╭─ Source information

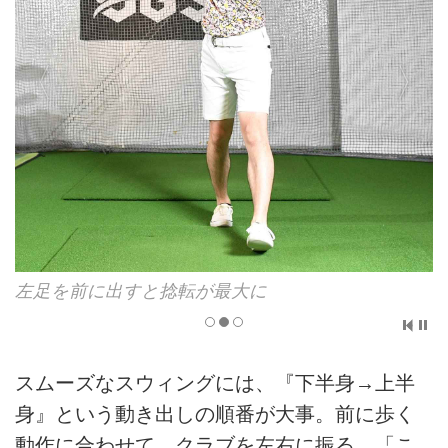
が最大に
下半身から切り返す形がで
スムーズなスウィングには、『下半身→上半
身』という動き出しの順番が大事。前に歩く
動作に合わせて、クラブを左右に振る。「こ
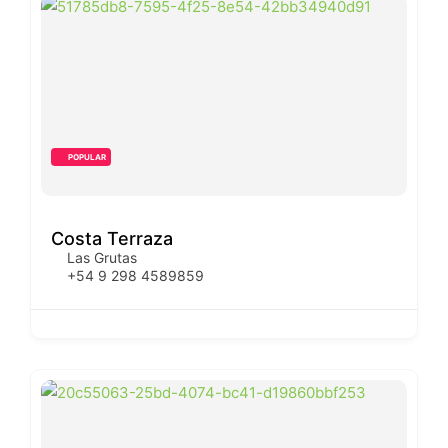
POPULAR
Costa Terraza
Las Grutas
+54 9 298 4589859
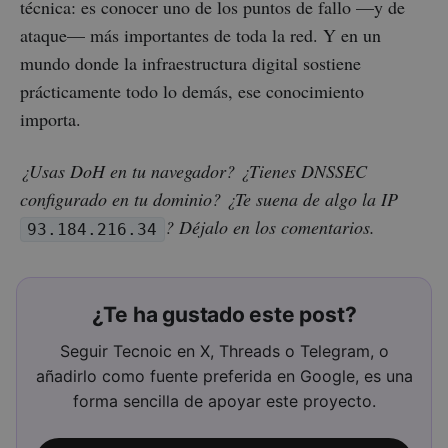
técnica: es conocer uno de los puntos de fallo —y de
ataque— más importantes de toda la red. Y en un
mundo donde la infraestructura digital sostiene
prácticamente todo lo demás, ese conocimiento
importa.
¿Usas DoH en tu navegador? ¿Tienes DNSSEC
configurado en tu dominio? ¿Te suena de algo la IP
? Déjalo en los comentarios.
93.184.216.34
¿Te ha gustado este post?
Seguir Tecnoic en X, Threads o Telegram, o
añadirlo como fuente preferida en Google, es una
forma sencilla de apoyar este proyecto.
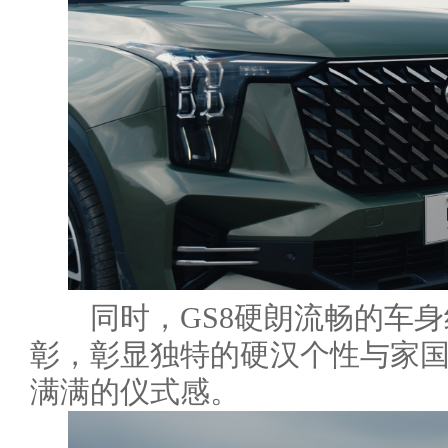
同时，GS8硬朗流畅的车身
彰，彰显独特的硬汉个性与家
满满的仪式感。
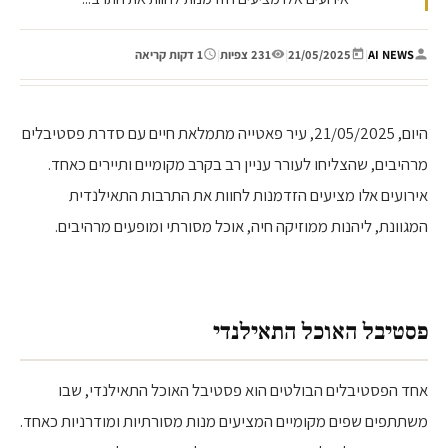
AI NEWS
|
21/05/2025
|
231 צפיות
|
1 דקות קריאה
היום, 21/05/2025, עיר פאטייה מתמלאת חיים עם סדרת פסטיבלים
מרהיבים, שהצליחו לעורר עניין רב בקרב מקומיים ותיירים כאחד.
אירועים אלו מציעים הזדמנות לחוות את התרבות התאילנדית
המגוונת, ליהנות ממוזיקה חיה, אוכל מסורתי ומופעים מרהיבים.
פסטיבל האוכל התאילנדי
אחד הפסטיבלים הבולטים הוא פסטיבל האוכל התאילנדי, שבו
משתתפים שפים מקומיים המציעים מנות מסורתיות ומודרניות כאחד.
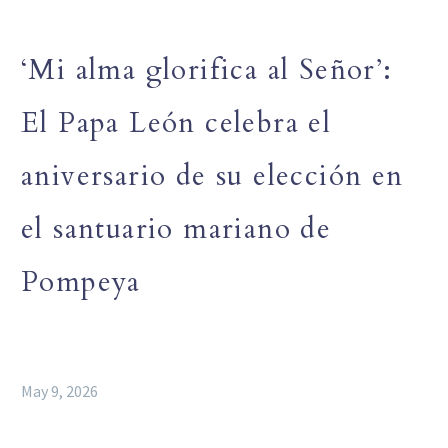
‘Mi alma glorifica al Señor’:
El Papa León celebra el
aniversario de su elección en
el santuario mariano de
Pompeya
May 9, 2026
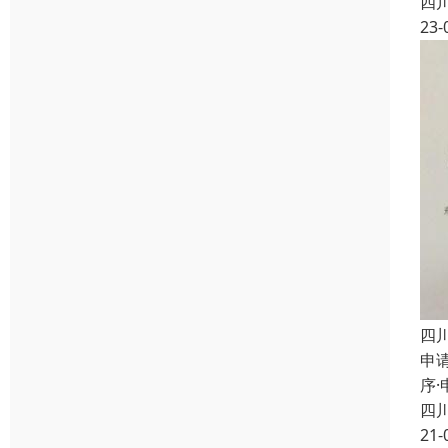
四
23-
四
申
序
四
21-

╰─

Task prompt: The task calls for all lines in the entries that hold "מרהיבים".

Task solution:
מרהיבים, שהצליחו לעורר עניין רב בקרב מקומיים ותיירים כאחד.
המגוונת, ליהנות ממוזיקה חיה, אוכל מסורתי ומופעים מרהיבים.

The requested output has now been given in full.